**Questions on the material**.
**1.** In the judgment excerpt on where ADCB's claim should be tried, since what year has the first defendant been resident in Abu Dhabi?
**2.** Retype the judgment excerpt on where ADCB's claim should be tried, from "Applying the tests" up to and including "ends of justice.".
**3.** Extend the judgment excerpt on where ADCB's claim should be tried, picking up after its final sentence.

**Document passage**.
^^^^

Pausing only to note that (ii) of itself does not point towards England being clearly the most suitable jurisdiction for this claim to be tried, the real point is that while these factors are all correctly stated (indeed they are not disputed by the defendants) they do not point to England being the most suitable jurisdiction for the trial of this claim because they are not in dispute, relate to only two out of the six Core Facilities and are not material to the allegations between the parties, which as I have said concern whether the defendants made false implied representations to the effect that the accounts of Plc were accurate. In truth, that Plc is listed in London is a casual or adventitious factor, the Core Facility points summarised above are immaterial to the issues in this case and to the extent that reliance is placed on any dealings by any of the defendants in Plc shares that too is irrelevant because they do not form the basis either of the misrepresentations alleged or the loss that ADCB seeks to recover in this claim. All this leads the defendants to submit, in the words of Mr Zellick QC that “… the alleged linkage to England is an artifice constructed to support a jurisdiction case …”.
Applying the tests referred to earlier I am satisfied that ADCB’s claims do not have their closest connection with this jurisdiction but on the contrary have their closest connection with Abu Dhabi in the UAE, where I am satisfied this claim could be suitably tried in the interests of all the parties and the ends of justice.
The connection of the first defendant with this jurisdiction is on any view a fragile one in the sense identified by Lord Goff in Spiliada Maritime Corp v Cansulex Ltd (ibid.) when compared with his connection to Abu Dhabi. The first defendant says and it does not appear to be in dispute that he has been resident there since 1973, where his family and business administration is based and where he has numerous business interests and substantial assets – see his first witness statement at paragraphs 17 and 20-21. Whilst it is true that the first defendant is currently resident in India, that is not because he does not wish to return to Abu Dhabi, where his family is located but because he is precluded from leaving India as a result of proceedings taken against him in India. Thus his current absence is not of itself a material factor particularly because he has legal representation in the UAE. ADCB is able to obtain jurisdiction over the remaining defendants principally because they are necessary or proper parties to the claim against the first defendant although to a limited extent using the other gateways to which I referred earlier. However none of these defendants have any connection to this jurisdiction. The second and third defendants are UAE citizens and long time residents in Abu Dhabi with substantial business interests and assets in the UAE. The fourth to sixth defendants are Indian nationals who are long term residents in Abu Dhabi.

^^^^

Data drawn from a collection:
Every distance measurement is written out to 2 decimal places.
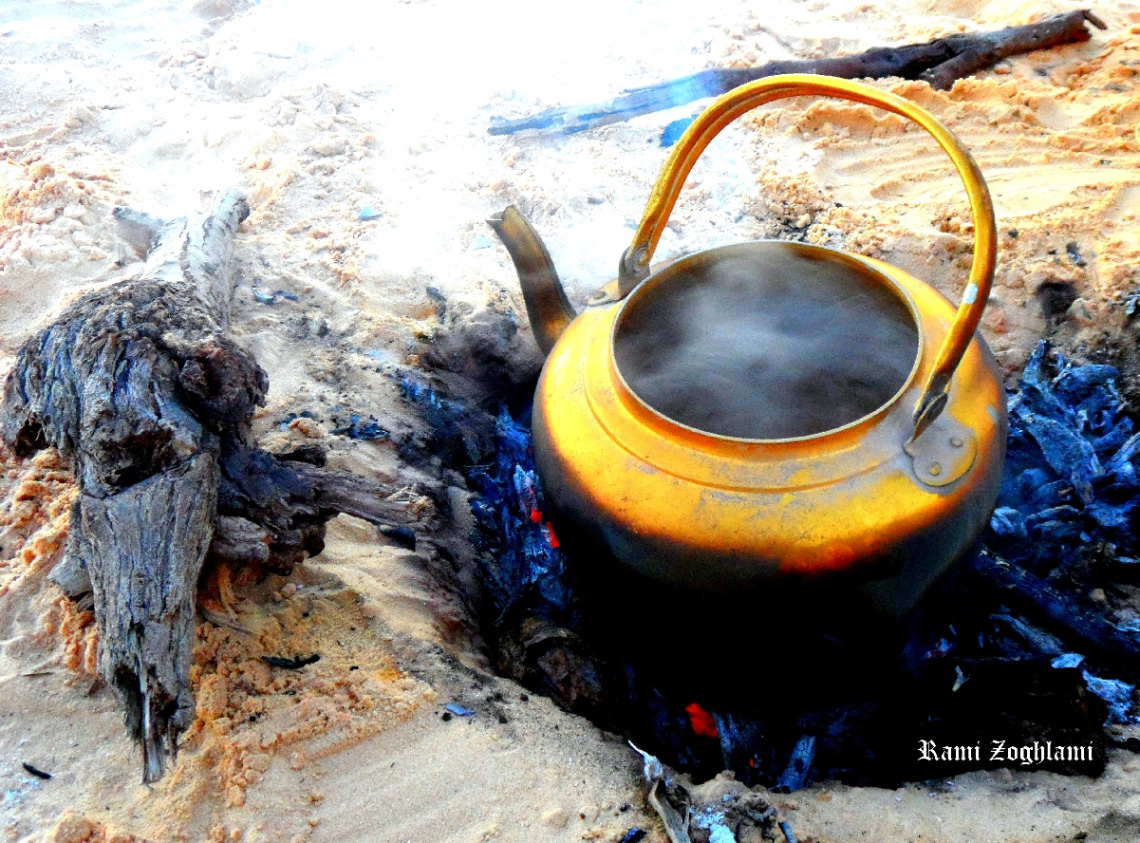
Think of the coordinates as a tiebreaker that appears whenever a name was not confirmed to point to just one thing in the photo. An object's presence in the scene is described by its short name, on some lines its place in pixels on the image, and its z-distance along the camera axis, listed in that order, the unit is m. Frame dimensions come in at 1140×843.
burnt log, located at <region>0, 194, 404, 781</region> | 1.78
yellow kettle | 1.68
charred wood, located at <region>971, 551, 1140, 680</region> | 2.33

^^^^

**Numbered responses**.
**1.** Since 1973.

**2.**
Applying the tests referred to earlier I am satisfied that ADCB’s claims do not have their closest connection with this jurisdiction but on the contrary have their closest connection with Abu Dhabi in the UAE, where I am satisfied this claim could be suitably tried in the interests of all the parties and the ends of justice.

**3.**
As I have explained at length already ADCB is a UAE incorporated and domiciled bank that is owned in part by the Government of Abu Dhabi and describes itself as one of the largest banks in the UAE. It has no connections to England other than its engagement of London solicitors to prepare some of the documentation against which it was prepared to lend in the UAE.
These factors indicate that the parties have their closest connection with the UAE and no or no material connection with England.
This dispute has its closest connection with the UAE. As I have explained in detail above, the alleged wrongdoing took place in the UAE in that the alleged implied representations were received and acted on in the UAE if they were received and acted on at all (a point in dispute between the parties as I have explained) and the loss which ADCB seeks to recover from the defendants was suffered in the UAE where the Core Facilities were drawn down against by UAE domiciled entities. I accept that the implied representations on which ADCB relies are based on false accounting by Plc but ADCB’s claims are based on alleged implied fraudulent misrepresentations by the defendants concerning the truth and accuracy of Plc’s accounts. This constitutes a connection with England but does not support the proposition that the dispute has its closest connection with England or that it can more suitably be tried here rather than in Abu Dhabi. The points made concerning the agreements containing or evidencing the two syndicated loan agreements that form part of the Core Facilities are immaterial to the forum issue.
It is because the parties have their and this dispute has its closest connection with Abu Dhabi that a criminal investigation has been launched in Abu Dhabi in relation to the facts and matters giving rise to this claim. No one suggests that criminal proceedings could be brought against the defendants in this jurisdiction and civil proceedings have been brought here principally on the basis of the fragile and technical connection between the first defendant and this jurisdiction. Although whether criminal proceedings have yet been commenced is in dispute, the point made by the defendants is that the process has been instigated by ADCB. It is submitted (and does not appear to be in dispute) that if criminal proceedings are commenced in Abu Dhabi then civil proceedings will run or can run in parallel. Thus two points arise – first if proceedings here are permitted to continue then the defendants may be severely disadvantaged in relation to the criminal proceedings in Abu Dhabi and will be faced with concurrent civil proceedings as well. Mr Penny QC characterised a situation in which proceedings were permitted to continue here and in Abu Dhabi as unfair because it created a risk of double jeopardy. That is usually material where an individual faces criminal prosecution twice whereas, of course, there is no material risk of a criminal prosecution here. I accept however that it would be fairer all other things being equal for civil proceedings to take place in Abu Dhabi, where the courts could manage the civil and criminal cases either together or otherwise as required by UAE Law. Mr Penny QC is entitled to submit that in those circumstances (a) the defendants would not run the risk of having to face the same civil claim in two separate courts and (b) would be able to seek a stay of the civil claim until after the completion of any criminal proceedings.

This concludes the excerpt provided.